• [Selected text]
+---+

And the most recent, the one that holds the office today, President Obama, was speaking to the United Nations General Assembly.  And he said, “What we want is an independent Palestinian state that is contiguous and ends the occupation of 1967.”  And he received tremendous applause from the United Nations organization.

Let me just comment on a couple of the words that he used.  He said “contiguous.”  If there is a contiguous Palestinian state, it means that Israel will be noncontiguous.  Because in order to make it contiguous, you would have to build a road, a pathway of some kind, between Gaza and what is called the West Bank — Judea and Samaria.  And in the doing of that, you cut Israel into two pieces, which would make it much easier to try and destroy later on, which has always been the objective.

And now let me comment on the word “occupied.”  You cannot occupy any territory whose people never had jurisdiction over that territory.  They never had it.  Ever.  So how can you occupy it?  Let me just go back.  Before Israel had it — and they got it from the ’67 war, after Jordan invaded — Jordan had it for 19 years.  And they invaded it, they just took it.  That was in 1948, so that was ‘48 through ’67, 19 years.

And Egypt had jurisdiction over Gaza, same period of time.  Before they had that, Great Britain had it.  Before Great Britain had it, the Ottoman Empire of Turkey had it.  Before that were the Crusades, and before that was Rome.  And now I’m back to biblical days.  And in all honesty, I don’t know what was going on there before then.

But they never had the land.  And I think that Israel’s greatest mistake was right after the tremendous victory of that Six-Day War.  It called it “administered territory.”  And of course, that became world-known as “occupied territory.”  Israel should’ve called the territory that they won — they should’ve called it Israel.

You’ll notice that when North Vietnam won the war against South Vietnam, the world community didn’t say, Okay, you had your fun, now give it back.  They immediately called it the Socialist Republic of Vietnam.  We have diplomatic relations under President Clinton.  We have diplomatic relations with it, trade with it.

But it is a strange thing that when it comes to a friend winning a war, in effect we do say give it back.  When it comes to an enemy, who hates the United States — no democracy at all — winning a war, we say it’s yours.  It’s the Socialist Republic of Vietnam.

Want to tell you one thing that happened, that I think most people either forgot or simply don’t remember.  Prior to the war in June of ’67 — it was the end of May , Assistant Secretary of State Eugene Rostow went to visit King Hussein in Jordan, in Amman.

And he said that he talked with Israeli officials, including Prime Minister Eshkol.  And they of course are concerned about the fact that President Nasser of Egypt has already ordered his tanks to go across the Sinai Desert towards Israel to take it over, to invade it.  Syria has also said that it’ll join Egypt.  So they know that they’ll be fighting a two-front war.  It’ll be a two-front war, with Egypt to the west; Syria to the north.  They don’t want to fight a three-front war.  And the reason that I’ve been sent here, rather than Prime Minister Eshkol, is obvious — the two of you don’t have diplomatic relations, but we do.  Israel guarantees that if you do not join this war into a third front, they guarantee they will not touch one bit of Jordanian property and won’t even touch Judea and Samaria to get it back — the West Bank.

+---+

• [Data supplied]

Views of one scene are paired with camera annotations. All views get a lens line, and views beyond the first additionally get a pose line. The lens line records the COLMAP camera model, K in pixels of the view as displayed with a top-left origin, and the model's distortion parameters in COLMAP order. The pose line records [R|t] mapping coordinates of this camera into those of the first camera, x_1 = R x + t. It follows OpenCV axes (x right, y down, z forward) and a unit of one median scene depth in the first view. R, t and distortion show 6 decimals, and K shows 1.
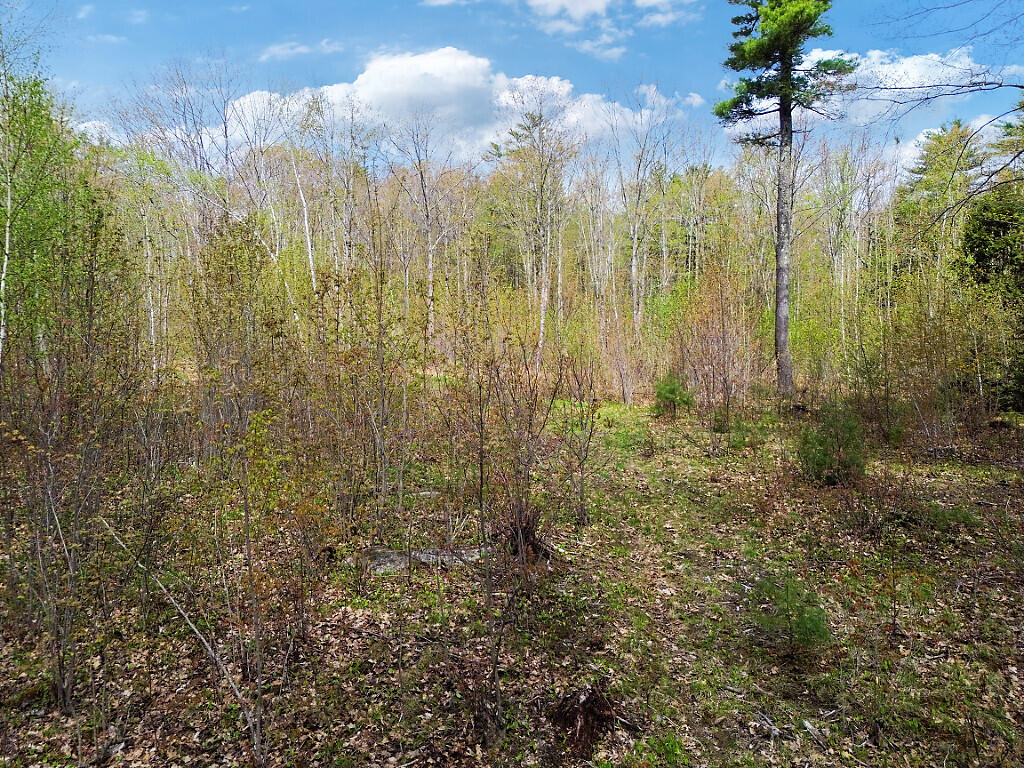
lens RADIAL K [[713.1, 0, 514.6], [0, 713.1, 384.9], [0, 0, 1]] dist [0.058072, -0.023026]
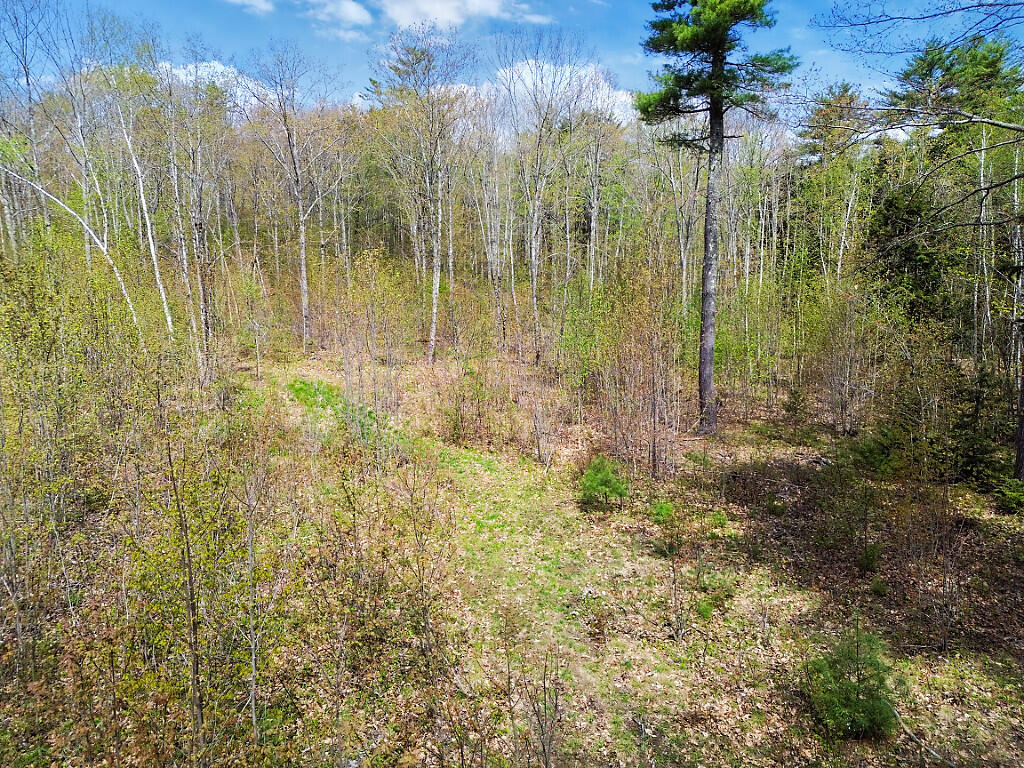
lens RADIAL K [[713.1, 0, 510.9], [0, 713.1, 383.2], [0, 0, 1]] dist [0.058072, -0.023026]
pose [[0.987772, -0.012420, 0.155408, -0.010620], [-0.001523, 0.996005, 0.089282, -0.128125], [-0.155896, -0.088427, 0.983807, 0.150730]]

+---+

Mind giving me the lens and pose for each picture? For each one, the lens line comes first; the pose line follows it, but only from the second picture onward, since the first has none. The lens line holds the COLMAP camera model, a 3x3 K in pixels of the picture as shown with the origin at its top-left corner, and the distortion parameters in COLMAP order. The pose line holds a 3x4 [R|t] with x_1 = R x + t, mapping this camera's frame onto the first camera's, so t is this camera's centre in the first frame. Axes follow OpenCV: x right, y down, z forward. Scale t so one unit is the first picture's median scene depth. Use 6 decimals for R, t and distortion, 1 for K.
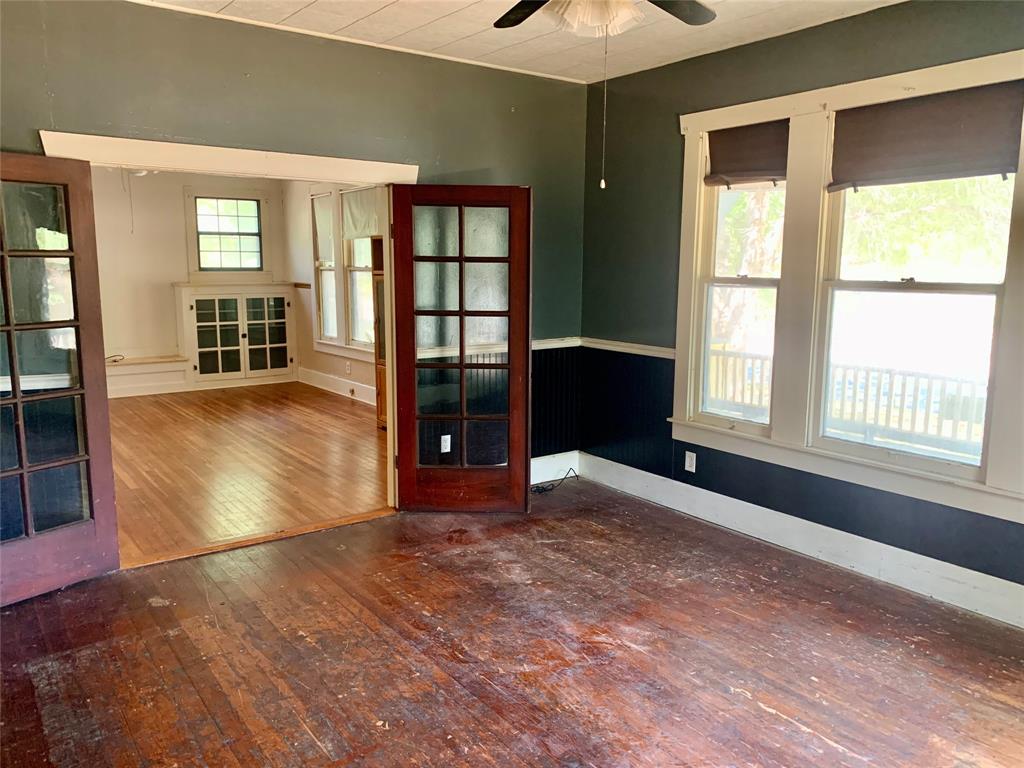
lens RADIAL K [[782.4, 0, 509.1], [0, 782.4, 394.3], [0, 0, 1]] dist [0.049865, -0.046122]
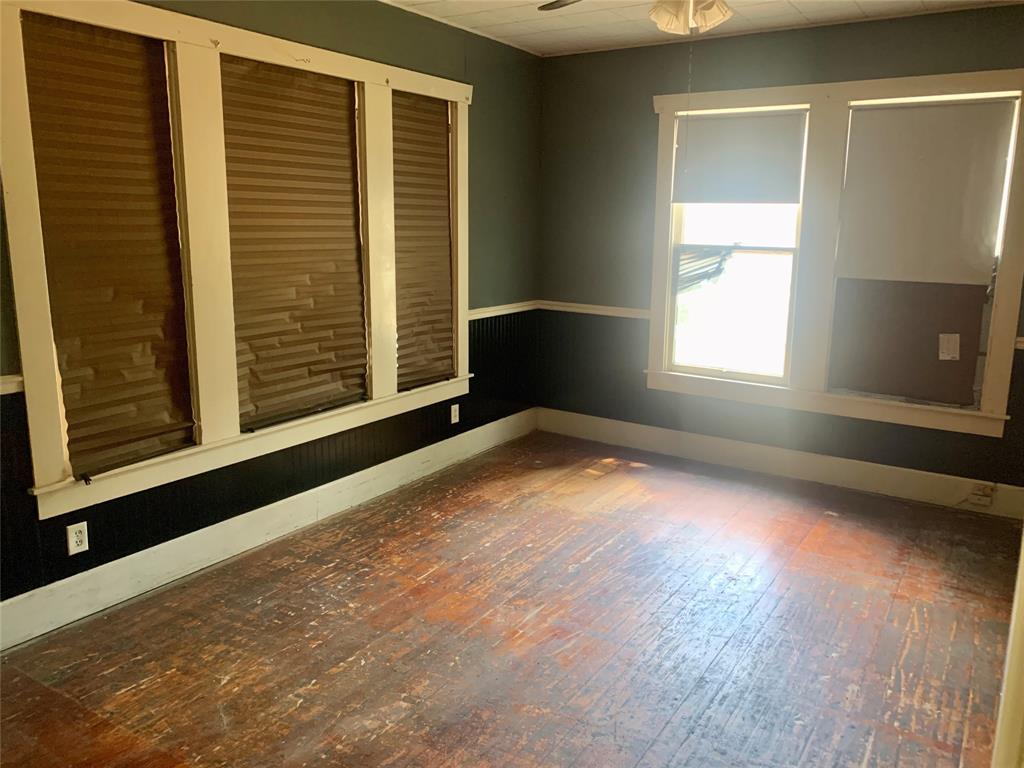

+---+

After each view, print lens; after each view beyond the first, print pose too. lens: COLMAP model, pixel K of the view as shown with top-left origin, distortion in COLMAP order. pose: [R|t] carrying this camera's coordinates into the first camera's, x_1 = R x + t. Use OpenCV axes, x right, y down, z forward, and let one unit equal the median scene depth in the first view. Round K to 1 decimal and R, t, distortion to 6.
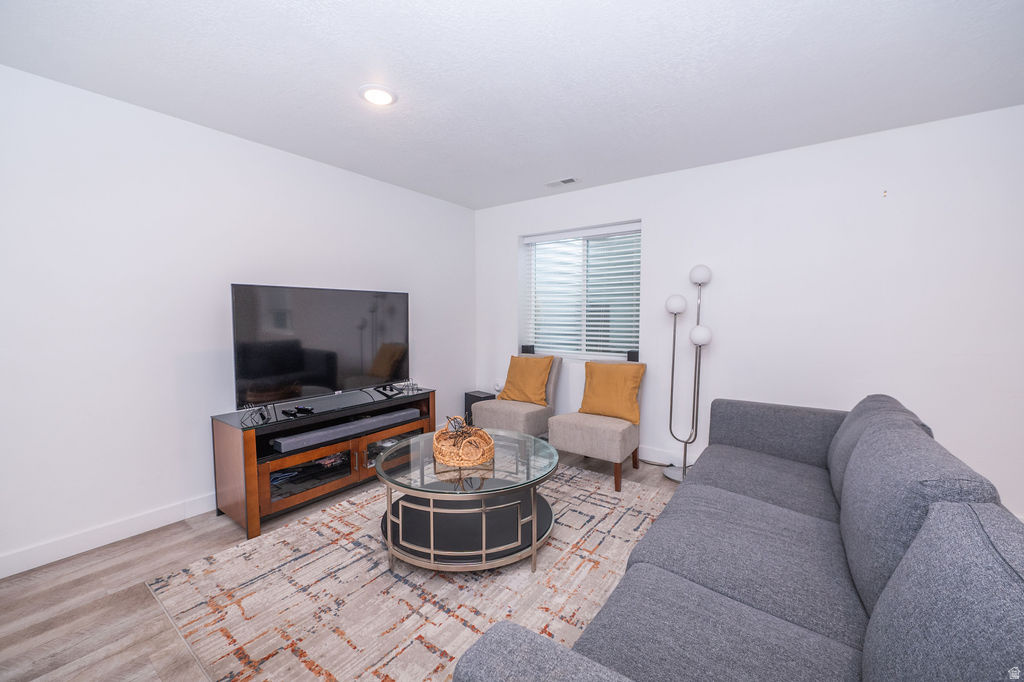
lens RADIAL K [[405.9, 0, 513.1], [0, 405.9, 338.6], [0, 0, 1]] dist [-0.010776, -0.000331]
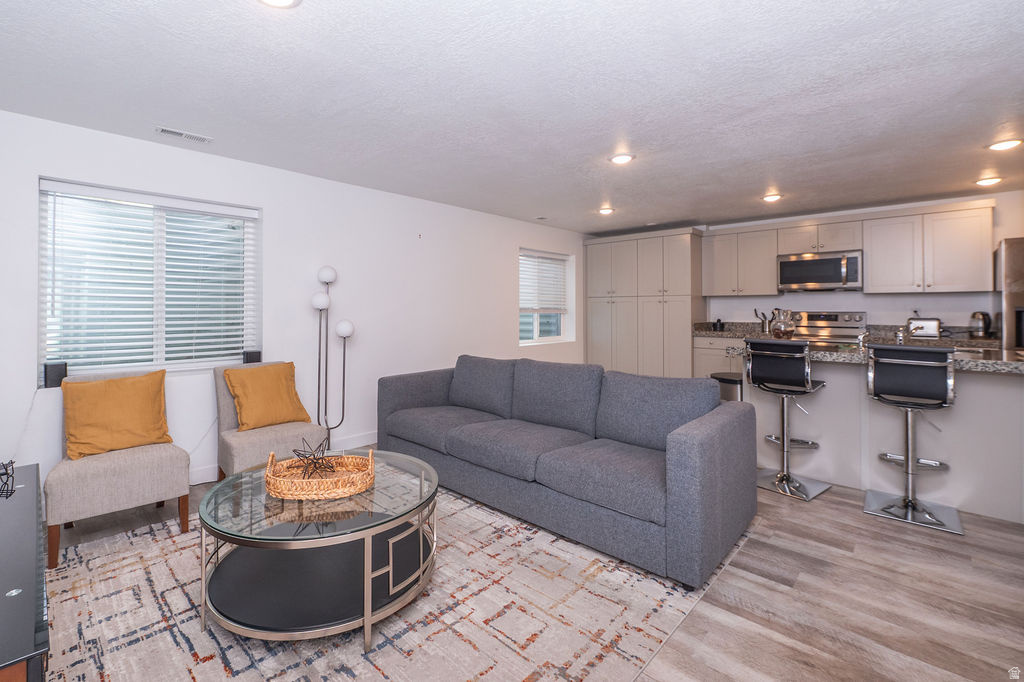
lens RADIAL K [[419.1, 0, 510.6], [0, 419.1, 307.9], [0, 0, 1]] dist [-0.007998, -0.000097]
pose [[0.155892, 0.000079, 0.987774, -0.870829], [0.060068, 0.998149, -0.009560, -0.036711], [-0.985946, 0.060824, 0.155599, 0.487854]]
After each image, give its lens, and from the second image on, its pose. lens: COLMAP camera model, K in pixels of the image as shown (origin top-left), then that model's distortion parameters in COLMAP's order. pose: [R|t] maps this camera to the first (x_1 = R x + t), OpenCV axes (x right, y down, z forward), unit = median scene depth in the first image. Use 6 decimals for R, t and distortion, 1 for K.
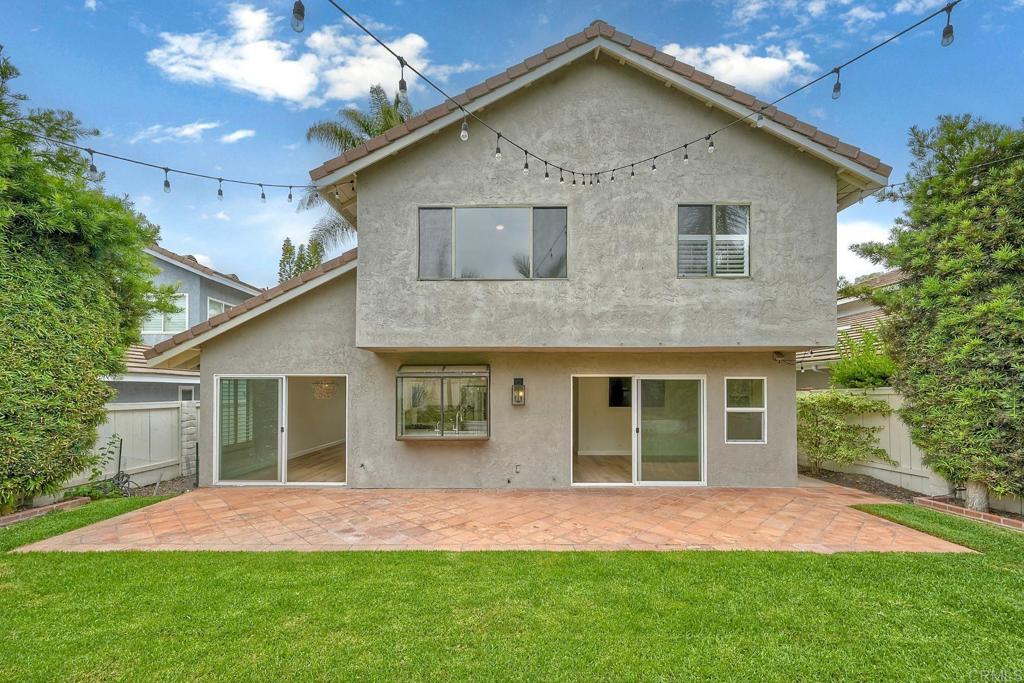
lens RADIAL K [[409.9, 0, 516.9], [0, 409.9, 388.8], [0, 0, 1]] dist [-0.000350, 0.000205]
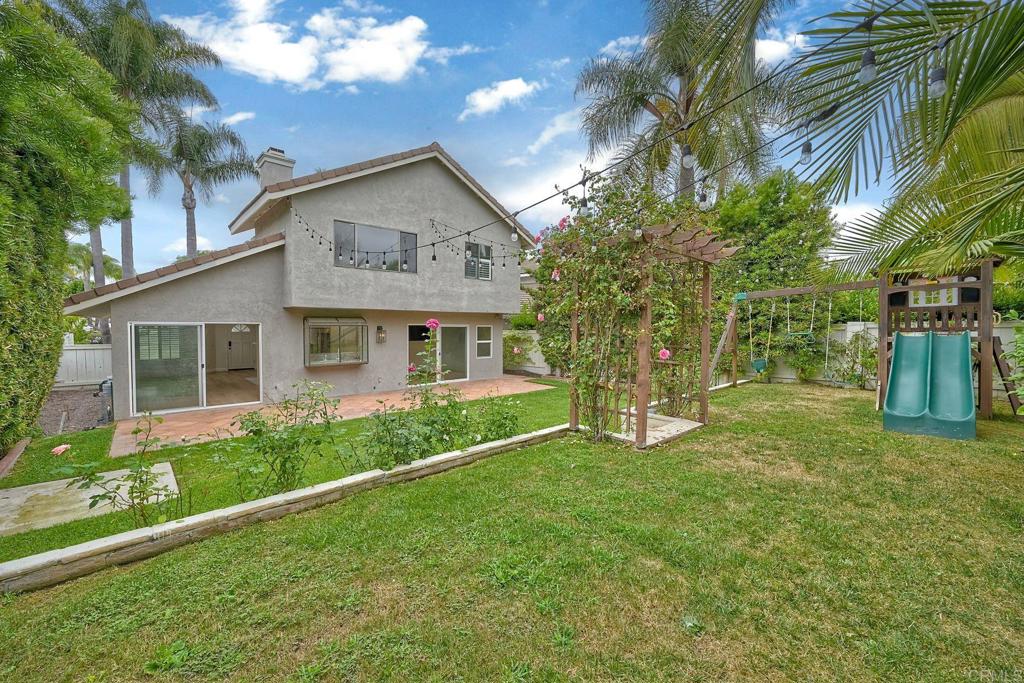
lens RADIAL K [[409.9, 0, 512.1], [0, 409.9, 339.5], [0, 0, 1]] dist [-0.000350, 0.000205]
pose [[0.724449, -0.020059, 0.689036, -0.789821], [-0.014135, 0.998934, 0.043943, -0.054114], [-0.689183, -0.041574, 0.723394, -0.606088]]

+---+

• [Your task] Can you extract the passage of the speech excerpt from "And the most" up to and including "United Nations organization."? Work only from the speech excerpt.

• [Output of the exercise]
And the most recent, the one that holds the office today, President Obama, was speaking to the United Nations General Assembly.  And he said, “What we want is an independent Palestinian state that is contiguous and ends the occupation of 1967.”  And he received tremendous applause from the United Nations organization.